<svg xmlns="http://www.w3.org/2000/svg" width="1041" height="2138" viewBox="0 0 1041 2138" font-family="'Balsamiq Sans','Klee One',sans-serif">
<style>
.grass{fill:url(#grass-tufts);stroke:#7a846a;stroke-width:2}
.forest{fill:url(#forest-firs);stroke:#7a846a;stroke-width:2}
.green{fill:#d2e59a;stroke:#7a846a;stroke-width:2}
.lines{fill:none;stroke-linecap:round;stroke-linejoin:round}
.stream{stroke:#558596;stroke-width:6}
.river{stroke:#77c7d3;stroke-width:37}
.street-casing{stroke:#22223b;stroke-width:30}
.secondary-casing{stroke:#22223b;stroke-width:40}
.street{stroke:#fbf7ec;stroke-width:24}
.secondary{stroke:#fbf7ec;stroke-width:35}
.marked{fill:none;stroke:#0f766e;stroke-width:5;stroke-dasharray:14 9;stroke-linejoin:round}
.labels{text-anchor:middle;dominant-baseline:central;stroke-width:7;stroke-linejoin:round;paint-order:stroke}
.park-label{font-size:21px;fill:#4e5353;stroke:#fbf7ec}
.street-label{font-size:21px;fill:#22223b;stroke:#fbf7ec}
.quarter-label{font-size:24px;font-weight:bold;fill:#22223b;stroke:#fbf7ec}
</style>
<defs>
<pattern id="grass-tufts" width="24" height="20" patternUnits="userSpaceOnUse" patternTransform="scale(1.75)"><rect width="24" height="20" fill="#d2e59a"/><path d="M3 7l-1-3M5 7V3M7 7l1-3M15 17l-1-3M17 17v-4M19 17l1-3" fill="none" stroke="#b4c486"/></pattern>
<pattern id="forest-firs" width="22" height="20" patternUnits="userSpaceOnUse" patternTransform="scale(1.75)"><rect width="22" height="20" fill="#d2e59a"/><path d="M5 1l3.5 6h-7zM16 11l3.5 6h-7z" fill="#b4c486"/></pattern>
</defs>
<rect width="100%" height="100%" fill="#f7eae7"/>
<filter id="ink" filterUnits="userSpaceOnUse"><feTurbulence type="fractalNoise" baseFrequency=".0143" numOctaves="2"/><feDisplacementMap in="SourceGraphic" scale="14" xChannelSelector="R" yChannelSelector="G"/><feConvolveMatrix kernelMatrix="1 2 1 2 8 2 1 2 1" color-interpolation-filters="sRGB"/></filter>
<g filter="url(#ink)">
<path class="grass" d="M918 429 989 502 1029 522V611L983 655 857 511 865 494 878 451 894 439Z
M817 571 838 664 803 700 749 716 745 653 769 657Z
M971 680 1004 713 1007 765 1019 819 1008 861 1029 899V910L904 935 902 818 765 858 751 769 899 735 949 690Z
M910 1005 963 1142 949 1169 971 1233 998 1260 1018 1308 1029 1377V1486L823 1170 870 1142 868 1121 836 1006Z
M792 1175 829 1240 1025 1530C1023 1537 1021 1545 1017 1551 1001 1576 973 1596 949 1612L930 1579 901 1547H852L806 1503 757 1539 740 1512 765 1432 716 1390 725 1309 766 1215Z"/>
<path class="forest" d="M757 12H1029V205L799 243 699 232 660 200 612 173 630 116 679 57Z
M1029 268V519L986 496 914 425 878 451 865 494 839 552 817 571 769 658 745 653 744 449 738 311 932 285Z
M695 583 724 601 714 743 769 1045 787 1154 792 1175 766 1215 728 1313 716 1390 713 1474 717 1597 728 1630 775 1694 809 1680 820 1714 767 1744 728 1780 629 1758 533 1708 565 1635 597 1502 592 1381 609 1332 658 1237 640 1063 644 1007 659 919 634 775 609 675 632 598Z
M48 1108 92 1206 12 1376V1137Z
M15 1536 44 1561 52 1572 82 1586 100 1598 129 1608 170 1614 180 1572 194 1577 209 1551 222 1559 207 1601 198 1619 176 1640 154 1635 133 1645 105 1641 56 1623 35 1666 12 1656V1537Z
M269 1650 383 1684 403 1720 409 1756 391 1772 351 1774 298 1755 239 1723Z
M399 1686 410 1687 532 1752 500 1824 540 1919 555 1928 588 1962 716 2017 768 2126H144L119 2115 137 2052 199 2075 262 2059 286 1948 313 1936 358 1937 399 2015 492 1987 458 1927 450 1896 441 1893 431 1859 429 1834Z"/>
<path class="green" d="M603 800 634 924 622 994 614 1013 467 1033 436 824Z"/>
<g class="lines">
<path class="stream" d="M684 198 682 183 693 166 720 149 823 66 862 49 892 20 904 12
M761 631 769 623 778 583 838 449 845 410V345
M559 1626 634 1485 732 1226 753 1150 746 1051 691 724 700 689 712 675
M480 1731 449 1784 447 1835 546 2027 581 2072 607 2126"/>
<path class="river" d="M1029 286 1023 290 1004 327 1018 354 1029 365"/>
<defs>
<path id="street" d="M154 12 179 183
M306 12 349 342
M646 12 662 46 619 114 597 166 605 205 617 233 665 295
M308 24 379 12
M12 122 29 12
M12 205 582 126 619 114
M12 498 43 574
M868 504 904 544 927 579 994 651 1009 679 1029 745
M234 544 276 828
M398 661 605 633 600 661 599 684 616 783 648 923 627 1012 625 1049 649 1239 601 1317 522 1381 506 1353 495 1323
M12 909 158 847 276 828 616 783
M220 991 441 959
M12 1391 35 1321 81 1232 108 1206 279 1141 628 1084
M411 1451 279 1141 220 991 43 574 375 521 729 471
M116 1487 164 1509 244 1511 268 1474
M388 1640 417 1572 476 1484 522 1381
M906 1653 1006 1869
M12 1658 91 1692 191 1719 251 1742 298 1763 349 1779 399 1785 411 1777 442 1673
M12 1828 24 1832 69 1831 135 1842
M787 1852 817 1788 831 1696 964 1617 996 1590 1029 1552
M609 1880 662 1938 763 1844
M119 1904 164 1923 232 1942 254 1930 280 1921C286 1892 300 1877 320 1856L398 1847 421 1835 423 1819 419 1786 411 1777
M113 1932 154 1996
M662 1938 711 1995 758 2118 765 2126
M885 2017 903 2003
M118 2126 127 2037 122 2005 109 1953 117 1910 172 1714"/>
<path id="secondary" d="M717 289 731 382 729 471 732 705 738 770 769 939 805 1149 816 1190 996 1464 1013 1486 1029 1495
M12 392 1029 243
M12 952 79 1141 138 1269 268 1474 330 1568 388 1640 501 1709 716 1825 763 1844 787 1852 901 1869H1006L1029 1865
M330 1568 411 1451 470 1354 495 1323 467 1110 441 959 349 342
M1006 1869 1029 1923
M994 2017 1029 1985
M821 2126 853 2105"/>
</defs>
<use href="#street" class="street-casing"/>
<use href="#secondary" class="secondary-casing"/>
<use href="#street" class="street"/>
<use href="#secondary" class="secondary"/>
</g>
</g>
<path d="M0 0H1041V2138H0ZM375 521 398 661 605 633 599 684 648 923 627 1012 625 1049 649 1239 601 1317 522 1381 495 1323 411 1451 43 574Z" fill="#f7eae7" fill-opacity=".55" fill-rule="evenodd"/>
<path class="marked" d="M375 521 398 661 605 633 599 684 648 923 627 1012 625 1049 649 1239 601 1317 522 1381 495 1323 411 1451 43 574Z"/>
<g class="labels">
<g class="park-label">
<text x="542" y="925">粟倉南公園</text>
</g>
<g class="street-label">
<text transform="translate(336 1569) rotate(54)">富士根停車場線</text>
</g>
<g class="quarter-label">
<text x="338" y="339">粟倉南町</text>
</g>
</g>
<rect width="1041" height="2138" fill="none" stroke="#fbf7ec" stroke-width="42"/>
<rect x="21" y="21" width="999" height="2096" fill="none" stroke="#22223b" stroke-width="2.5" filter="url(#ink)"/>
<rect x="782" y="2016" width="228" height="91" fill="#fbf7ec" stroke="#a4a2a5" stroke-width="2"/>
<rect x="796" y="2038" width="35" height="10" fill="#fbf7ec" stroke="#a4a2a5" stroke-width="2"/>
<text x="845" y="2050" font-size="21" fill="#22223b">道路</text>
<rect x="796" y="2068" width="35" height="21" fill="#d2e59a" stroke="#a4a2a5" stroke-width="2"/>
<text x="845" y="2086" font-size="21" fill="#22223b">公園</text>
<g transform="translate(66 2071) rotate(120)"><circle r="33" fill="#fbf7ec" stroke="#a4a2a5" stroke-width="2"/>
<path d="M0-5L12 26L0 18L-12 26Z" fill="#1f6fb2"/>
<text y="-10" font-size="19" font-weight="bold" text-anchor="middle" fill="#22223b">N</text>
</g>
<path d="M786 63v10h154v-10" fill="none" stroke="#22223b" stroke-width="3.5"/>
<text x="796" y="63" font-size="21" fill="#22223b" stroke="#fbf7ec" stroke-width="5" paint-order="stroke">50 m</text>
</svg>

- **Problem statement**:
From the material above, return every line that contains "anchor".

- **Exercise result**:
.labels{text-anchor:middle;dominant-baseline:central;stroke-width:7;stroke-linejoin:round;paint-order:stroke}
<text y="-10" font-size="19" font-weight="bold" text-anchor="middle" fill="#22223b">N</text>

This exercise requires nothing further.